> INSTRUCTIONS FOR THE TASK: Exactly as written, print every line of the listing below and omit its pictures.
================================
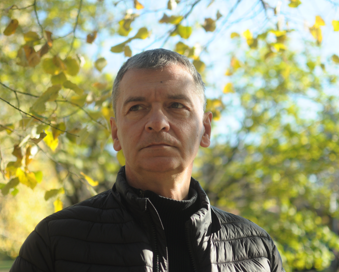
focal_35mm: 60
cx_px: 152
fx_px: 598
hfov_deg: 31.6
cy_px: 136
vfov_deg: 25.6
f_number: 2
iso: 320
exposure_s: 1/2500
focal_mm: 35
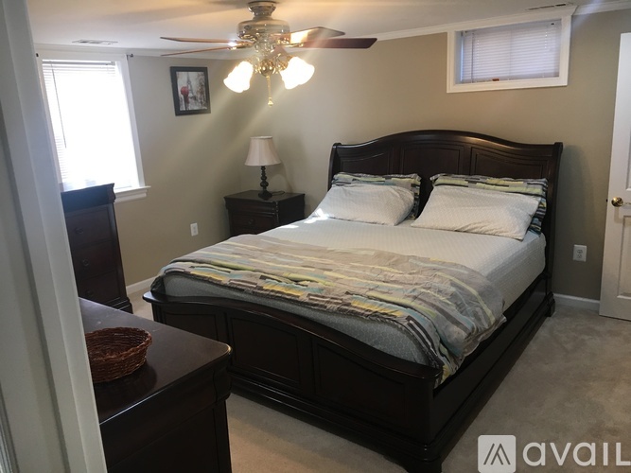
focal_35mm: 29
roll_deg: +3.3
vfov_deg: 48.2
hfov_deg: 61.7
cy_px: 236
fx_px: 529
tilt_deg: -15.4
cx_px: 316
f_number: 2.2
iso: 40
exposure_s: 1/30
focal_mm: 4.15
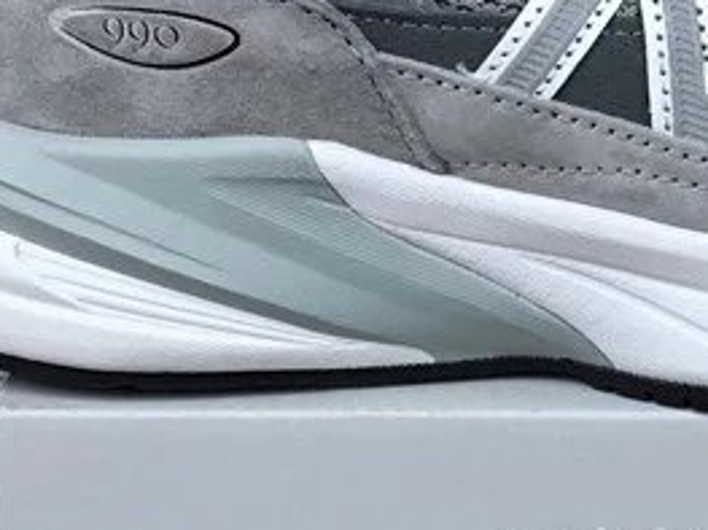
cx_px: 665
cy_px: 338
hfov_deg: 18.2
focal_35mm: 106
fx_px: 2167
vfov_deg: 13.9
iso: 25
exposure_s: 1/388
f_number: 2.4
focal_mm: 3.3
================================
> TASK SOLUTION:
focal_35mm: 60
cx_px: 152
fx_px: 598
hfov_deg: 31.6
cy_px: 136
vfov_deg: 25.6
f_number: 2
iso: 320
exposure_s: 1/2500
focal_mm: 35
focal_35mm: 29
roll_deg: +3.3
vfov_deg: 48.2
hfov_deg: 61.7
cy_px: 236
fx_px: 529
tilt_deg: -15.4
cx_px: 316
f_number: 2.2
iso: 40
exposure_s: 1/30
focal_mm: 4.15
cx_px: 665
cy_px: 338
hfov_deg: 18.2
focal_35mm: 106
fx_px: 2167
vfov_deg: 13.9
iso: 25
exposure_s: 1/388
f_number: 2.4
focal_mm: 3.3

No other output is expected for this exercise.